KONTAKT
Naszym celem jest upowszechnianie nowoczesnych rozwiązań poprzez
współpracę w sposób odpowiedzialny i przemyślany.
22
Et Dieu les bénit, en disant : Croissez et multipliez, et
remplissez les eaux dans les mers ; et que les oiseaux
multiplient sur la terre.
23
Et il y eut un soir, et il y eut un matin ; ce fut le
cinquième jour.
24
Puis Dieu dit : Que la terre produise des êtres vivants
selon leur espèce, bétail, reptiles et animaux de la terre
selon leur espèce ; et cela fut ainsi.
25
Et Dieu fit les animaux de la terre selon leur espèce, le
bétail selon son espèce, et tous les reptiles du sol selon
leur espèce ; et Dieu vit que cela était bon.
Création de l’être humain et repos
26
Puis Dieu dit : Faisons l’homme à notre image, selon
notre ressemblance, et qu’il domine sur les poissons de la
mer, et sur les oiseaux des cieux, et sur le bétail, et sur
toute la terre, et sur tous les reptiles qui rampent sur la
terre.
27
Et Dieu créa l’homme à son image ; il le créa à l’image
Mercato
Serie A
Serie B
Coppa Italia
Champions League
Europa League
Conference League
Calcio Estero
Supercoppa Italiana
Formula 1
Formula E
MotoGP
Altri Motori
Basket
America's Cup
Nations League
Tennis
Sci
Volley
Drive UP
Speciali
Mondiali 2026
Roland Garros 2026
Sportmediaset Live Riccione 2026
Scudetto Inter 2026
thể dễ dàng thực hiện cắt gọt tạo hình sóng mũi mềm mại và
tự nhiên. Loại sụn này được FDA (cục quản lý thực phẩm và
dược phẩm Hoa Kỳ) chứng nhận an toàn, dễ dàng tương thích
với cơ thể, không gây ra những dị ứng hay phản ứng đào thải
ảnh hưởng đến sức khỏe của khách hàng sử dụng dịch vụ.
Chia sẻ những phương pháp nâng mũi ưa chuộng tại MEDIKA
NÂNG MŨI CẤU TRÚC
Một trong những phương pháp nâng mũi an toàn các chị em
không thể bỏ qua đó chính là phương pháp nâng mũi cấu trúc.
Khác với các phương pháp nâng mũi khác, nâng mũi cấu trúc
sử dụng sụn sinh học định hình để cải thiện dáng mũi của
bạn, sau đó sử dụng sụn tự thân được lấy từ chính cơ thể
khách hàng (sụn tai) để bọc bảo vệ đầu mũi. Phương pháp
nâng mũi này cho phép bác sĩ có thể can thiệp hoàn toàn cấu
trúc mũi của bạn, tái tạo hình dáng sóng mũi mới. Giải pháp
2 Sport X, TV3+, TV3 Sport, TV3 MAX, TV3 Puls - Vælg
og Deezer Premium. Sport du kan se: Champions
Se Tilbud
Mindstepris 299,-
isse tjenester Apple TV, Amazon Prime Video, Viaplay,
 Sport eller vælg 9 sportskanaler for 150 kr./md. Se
--------------------
When a line of the records includes "những", that line belongs in the answer.

với cơ thể, không gây ra những dị ứng hay phản ứng đào thải
Chia sẻ những phương pháp nâng mũi ưa chuộng tại MEDIKA
Một trong những phương pháp nâng mũi an toàn các chị em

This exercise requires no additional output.